WHAT IS BEING ASKED
Return every line in the items below that contains the word "devices", matching case exactly.
# # # # #
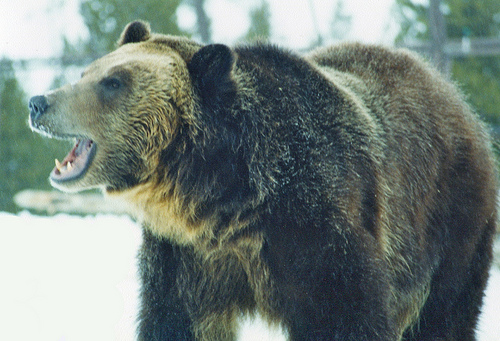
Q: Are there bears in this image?
A: Yes, there is a bear.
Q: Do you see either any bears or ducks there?
A: Yes, there is a bear.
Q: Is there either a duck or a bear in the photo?
A: Yes, there is a bear.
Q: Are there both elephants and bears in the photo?
A: No, there is a bear but no elephants.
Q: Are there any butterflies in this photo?
A: No, there are no butterflies.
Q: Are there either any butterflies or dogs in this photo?
A: No, there are no butterflies or dogs.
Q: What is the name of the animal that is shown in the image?
A: The animal is a bear.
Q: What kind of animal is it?
A: The animal is a bear.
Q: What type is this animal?
A: This is a bear.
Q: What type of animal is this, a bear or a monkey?
A: This is a bear.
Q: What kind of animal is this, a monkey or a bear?
A: This is a bear.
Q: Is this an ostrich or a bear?
A: This is a bear.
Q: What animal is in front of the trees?
A: The bear is in front of the trees.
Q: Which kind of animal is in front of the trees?
A: The animal is a bear.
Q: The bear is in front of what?
A: The bear is in front of the trees.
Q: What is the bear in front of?
A: The bear is in front of the trees.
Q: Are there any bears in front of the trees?
A: Yes, there is a bear in front of the trees.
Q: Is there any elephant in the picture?
A: No, there are no elephants.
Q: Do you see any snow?
A: Yes, there is snow.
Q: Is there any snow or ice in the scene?
A: Yes, there is snow.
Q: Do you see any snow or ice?
A: Yes, there is snow.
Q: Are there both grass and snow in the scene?
A: No, there is snow but no grass.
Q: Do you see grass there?
A: No, there is no grass.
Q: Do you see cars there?
A: No, there are no cars.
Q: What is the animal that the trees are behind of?
A: The animal is a bear.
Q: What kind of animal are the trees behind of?
A: The trees are behind the bear.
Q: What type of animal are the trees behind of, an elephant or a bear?
A: The trees are behind a bear.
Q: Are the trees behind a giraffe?
A: No, the trees are behind the bear.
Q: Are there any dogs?
A: No, there are no dogs.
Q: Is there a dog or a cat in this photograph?
A: No, there are no dogs or cats.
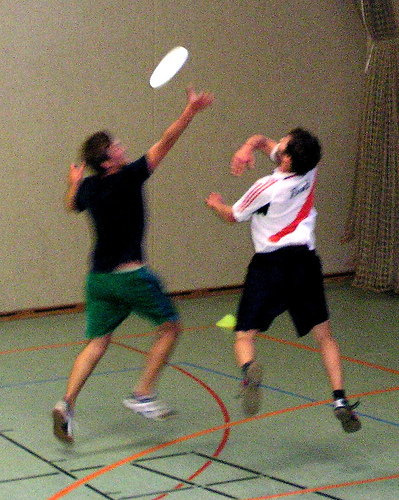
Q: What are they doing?
A: Playing frisbee.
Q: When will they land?
A: After catching the frisbee.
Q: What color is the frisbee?
A: White.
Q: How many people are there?
A: 2.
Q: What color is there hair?
A: Brown.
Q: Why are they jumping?
A: To catch the frisbee.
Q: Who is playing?
A: Two men.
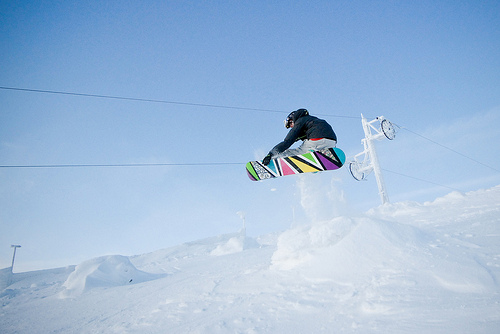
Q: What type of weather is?
A: It is clear.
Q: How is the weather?
A: It is clear.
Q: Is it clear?
A: Yes, it is clear.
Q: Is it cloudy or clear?
A: It is clear.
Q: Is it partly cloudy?
A: No, it is clear.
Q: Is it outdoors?
A: Yes, it is outdoors.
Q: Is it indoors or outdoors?
A: It is outdoors.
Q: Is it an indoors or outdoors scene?
A: It is outdoors.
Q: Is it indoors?
A: No, it is outdoors.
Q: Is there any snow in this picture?
A: Yes, there is snow.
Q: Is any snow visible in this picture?
A: Yes, there is snow.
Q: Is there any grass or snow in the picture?
A: Yes, there is snow.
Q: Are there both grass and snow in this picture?
A: No, there is snow but no grass.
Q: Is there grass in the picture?
A: No, there is no grass.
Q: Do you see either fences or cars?
A: No, there are no fences or cars.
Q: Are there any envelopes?
A: No, there are no envelopes.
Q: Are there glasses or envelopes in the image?
A: No, there are no envelopes or glasses.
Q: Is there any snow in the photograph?
A: Yes, there is snow.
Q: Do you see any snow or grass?
A: Yes, there is snow.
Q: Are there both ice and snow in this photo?
A: No, there is snow but no ice.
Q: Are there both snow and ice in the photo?
A: No, there is snow but no ice.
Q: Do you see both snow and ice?
A: No, there is snow but no ice.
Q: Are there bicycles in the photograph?
A: No, there are no bicycles.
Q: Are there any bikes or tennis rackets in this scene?
A: No, there are no bikes or tennis rackets.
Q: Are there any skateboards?
A: No, there are no skateboards.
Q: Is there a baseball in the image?
A: No, there are no baseballs.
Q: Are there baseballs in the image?
A: No, there are no baseballs.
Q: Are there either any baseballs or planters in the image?
A: No, there are no baseballs or planters.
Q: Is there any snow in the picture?
A: Yes, there is snow.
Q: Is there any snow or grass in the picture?
A: Yes, there is snow.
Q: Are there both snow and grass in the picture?
A: No, there is snow but no grass.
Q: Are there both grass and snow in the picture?
A: No, there is snow but no grass.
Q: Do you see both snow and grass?
A: No, there is snow but no grass.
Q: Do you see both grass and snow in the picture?
A: No, there is snow but no grass.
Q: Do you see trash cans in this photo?
A: No, there are no trash cans.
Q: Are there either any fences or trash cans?
A: No, there are no trash cans or fences.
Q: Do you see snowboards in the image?
A: Yes, there is a snowboard.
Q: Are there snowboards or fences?
A: Yes, there is a snowboard.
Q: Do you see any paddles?
A: No, there are no paddles.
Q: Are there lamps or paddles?
A: No, there are no paddles or lamps.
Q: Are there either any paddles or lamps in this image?
A: No, there are no paddles or lamps.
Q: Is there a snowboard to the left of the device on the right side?
A: Yes, there is a snowboard to the left of the device.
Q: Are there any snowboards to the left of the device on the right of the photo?
A: Yes, there is a snowboard to the left of the device.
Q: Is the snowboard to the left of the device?
A: Yes, the snowboard is to the left of the device.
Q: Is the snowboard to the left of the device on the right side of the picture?
A: Yes, the snowboard is to the left of the device.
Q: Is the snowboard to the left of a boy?
A: No, the snowboard is to the left of the device.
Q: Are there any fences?
A: No, there are no fences.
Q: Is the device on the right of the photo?
A: Yes, the device is on the right of the image.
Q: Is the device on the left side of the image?
A: No, the device is on the right of the image.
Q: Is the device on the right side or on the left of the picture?
A: The device is on the right of the image.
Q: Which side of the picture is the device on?
A: The device is on the right of the image.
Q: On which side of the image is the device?
A: The device is on the right of the image.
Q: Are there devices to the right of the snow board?
A: Yes, there is a device to the right of the snow board.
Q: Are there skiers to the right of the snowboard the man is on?
A: No, there is a device to the right of the snowboard.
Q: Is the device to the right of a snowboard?
A: Yes, the device is to the right of a snowboard.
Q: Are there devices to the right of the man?
A: Yes, there is a device to the right of the man.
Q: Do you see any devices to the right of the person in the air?
A: Yes, there is a device to the right of the man.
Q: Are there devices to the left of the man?
A: No, the device is to the right of the man.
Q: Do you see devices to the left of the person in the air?
A: No, the device is to the right of the man.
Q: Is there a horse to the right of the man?
A: No, there is a device to the right of the man.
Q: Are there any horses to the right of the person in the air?
A: No, there is a device to the right of the man.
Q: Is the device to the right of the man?
A: Yes, the device is to the right of the man.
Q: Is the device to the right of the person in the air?
A: Yes, the device is to the right of the man.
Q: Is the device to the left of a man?
A: No, the device is to the right of a man.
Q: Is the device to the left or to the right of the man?
A: The device is to the right of the man.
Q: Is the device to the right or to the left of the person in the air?
A: The device is to the right of the man.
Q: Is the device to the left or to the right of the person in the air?
A: The device is to the right of the man.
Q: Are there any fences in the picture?
A: No, there are no fences.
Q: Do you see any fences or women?
A: No, there are no fences or women.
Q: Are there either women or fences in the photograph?
A: No, there are no fences or women.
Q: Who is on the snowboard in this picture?
A: The man is on the snowboard.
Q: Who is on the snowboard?
A: The man is on the snowboard.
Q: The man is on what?
A: The man is on the snowboard.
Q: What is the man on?
A: The man is on the snowboard.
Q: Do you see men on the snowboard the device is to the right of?
A: Yes, there is a man on the snow board.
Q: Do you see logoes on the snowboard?
A: No, there is a man on the snowboard.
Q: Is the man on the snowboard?
A: Yes, the man is on the snowboard.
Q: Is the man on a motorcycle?
A: No, the man is on the snowboard.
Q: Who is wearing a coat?
A: The man is wearing a coat.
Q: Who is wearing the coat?
A: The man is wearing a coat.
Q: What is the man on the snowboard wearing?
A: The man is wearing a coat.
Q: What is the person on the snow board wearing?
A: The man is wearing a coat.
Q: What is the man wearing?
A: The man is wearing a coat.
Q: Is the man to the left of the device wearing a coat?
A: Yes, the man is wearing a coat.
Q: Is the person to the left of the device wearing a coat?
A: Yes, the man is wearing a coat.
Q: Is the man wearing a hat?
A: No, the man is wearing a coat.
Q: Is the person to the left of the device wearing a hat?
A: No, the man is wearing a coat.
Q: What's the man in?
A: The man is in the air.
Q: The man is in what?
A: The man is in the air.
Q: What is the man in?
A: The man is in the air.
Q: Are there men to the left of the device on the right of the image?
A: Yes, there is a man to the left of the device.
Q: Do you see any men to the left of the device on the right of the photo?
A: Yes, there is a man to the left of the device.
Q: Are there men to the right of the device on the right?
A: No, the man is to the left of the device.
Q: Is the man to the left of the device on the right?
A: Yes, the man is to the left of the device.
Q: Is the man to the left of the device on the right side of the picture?
A: Yes, the man is to the left of the device.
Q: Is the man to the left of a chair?
A: No, the man is to the left of the device.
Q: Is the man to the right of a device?
A: No, the man is to the left of a device.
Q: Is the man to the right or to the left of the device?
A: The man is to the left of the device.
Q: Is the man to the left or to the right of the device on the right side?
A: The man is to the left of the device.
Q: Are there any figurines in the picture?
A: No, there are no figurines.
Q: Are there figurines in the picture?
A: No, there are no figurines.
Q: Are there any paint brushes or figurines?
A: No, there are no figurines or paint brushes.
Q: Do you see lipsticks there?
A: No, there are no lipsticks.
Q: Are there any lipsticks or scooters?
A: No, there are no lipsticks or scooters.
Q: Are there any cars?
A: No, there are no cars.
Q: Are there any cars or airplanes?
A: No, there are no cars or airplanes.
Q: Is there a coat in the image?
A: Yes, there is a coat.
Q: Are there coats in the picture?
A: Yes, there is a coat.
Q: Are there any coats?
A: Yes, there is a coat.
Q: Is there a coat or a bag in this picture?
A: Yes, there is a coat.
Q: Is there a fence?
A: No, there are no fences.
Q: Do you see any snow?
A: Yes, there is snow.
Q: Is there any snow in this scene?
A: Yes, there is snow.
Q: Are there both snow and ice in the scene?
A: No, there is snow but no ice.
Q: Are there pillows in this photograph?
A: No, there are no pillows.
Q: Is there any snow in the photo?
A: Yes, there is snow.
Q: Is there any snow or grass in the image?
A: Yes, there is snow.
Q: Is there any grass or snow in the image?
A: Yes, there is snow.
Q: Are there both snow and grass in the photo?
A: No, there is snow but no grass.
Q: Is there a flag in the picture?
A: No, there are no flags.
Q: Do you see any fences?
A: No, there are no fences.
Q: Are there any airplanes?
A: No, there are no airplanes.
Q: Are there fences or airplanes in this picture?
A: No, there are no airplanes or fences.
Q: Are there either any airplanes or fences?
A: No, there are no airplanes or fences.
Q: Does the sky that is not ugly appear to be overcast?
A: No, the sky is clear.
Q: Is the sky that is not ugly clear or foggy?
A: The sky is clear.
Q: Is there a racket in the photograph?
A: No, there are no rackets.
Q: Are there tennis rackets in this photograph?
A: No, there are no tennis rackets.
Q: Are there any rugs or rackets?
A: No, there are no rackets or rugs.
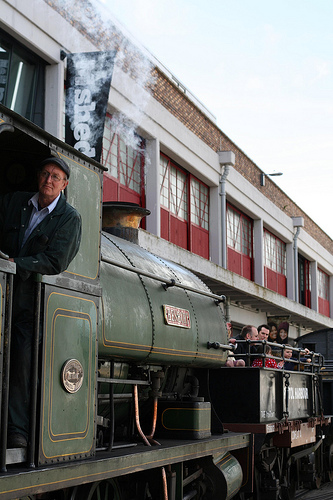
# # # # #
TASK SOLUTION
Q: Are there devices to the right of the snow board?
Q: Are there devices to the right of the man?
Q: Do you see any devices to the right of the person in the air?
Q: Are there devices to the left of the man?
Q: Do you see devices to the left of the person in the air?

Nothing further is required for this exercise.